[Start of GIVEN DATA]
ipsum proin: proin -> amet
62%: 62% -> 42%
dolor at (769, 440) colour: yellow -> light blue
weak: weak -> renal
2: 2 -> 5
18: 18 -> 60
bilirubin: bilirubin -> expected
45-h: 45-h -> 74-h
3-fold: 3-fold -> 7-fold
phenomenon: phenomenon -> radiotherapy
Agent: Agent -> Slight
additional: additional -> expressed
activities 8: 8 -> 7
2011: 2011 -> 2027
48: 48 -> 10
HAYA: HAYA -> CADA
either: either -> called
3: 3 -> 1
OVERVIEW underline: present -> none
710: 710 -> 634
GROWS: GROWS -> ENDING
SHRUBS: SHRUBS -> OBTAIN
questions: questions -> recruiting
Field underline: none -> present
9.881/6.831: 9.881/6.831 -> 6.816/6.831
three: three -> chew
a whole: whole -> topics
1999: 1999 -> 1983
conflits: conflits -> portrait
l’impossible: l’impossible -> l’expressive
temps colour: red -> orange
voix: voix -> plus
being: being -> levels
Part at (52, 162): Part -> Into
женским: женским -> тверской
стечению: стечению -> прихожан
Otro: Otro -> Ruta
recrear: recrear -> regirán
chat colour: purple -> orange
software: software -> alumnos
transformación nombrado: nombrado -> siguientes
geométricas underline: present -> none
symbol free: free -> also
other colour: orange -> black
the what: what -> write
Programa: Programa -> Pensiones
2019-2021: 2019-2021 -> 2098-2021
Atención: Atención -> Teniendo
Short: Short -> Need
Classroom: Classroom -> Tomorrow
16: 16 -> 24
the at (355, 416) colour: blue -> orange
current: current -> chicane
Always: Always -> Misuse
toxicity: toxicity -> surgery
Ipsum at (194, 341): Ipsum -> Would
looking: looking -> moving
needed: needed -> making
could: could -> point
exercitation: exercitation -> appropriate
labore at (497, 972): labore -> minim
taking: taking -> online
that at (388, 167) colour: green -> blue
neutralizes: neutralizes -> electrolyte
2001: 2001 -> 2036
[End of GIVEN DATA]
Rewrite the items from the first one through the line containing "Classroom: Classroom -> Tomorrow", inclusive, with every "colour" changed to "color" and nothing else altered.

ipsum proin: proin -> amet
62%: 62% -> 42%
dolor at (769, 440) color: yellow -> light blue
weak: weak -> renal
2: 2 -> 5
18: 18 -> 60
bilirubin: bilirubin -> expected
45-h: 45-h -> 74-h
3-fold: 3-fold -> 7-fold
phenomenon: phenomenon -> radiotherapy
Agent: Agent -> Slight
additional: additional -> expressed
activities 8: 8 -> 7
2011: 2011 -> 2027
48: 48 -> 10
HAYA: HAYA -> CADA
either: either -> called
3: 3 -> 1
OVERVIEW underline: present -> none
710: 710 -> 634
GROWS: GROWS -> ENDING
SHRUBS: SHRUBS -> OBTAIN
questions: questions -> recruiting
Field underline: none -> present
9.881/6.831: 9.881/6.831 -> 6.816/6.831
three: three -> chew
a whole: whole -> topics
1999: 1999 -> 1983
conflits: conflits -> portrait
l’impossible: l’impossible -> l’expressive
temps color: red -> orange
voix: voix -> plus
being: being -> levels
Part at (52, 162): Part -> Into
женским: женским -> тверской
стечению: стечению -> прихожан
Otro: Otro -> Ruta
recrear: recrear -> regirán
chat color: purple -> orange
software: software -> alumnos
transformación nombrado: nombrado -> siguientes
geométricas underline: present -> none
symbol free: free -> also
other color: orange -> black
the what: what -> write
Programa: Programa -> Pensiones
2019-2021: 2019-2021 -> 2098-2021
Atención: Atención -> Teniendo
Short: Short -> Need
Classroom: Classroom -> Tomorrow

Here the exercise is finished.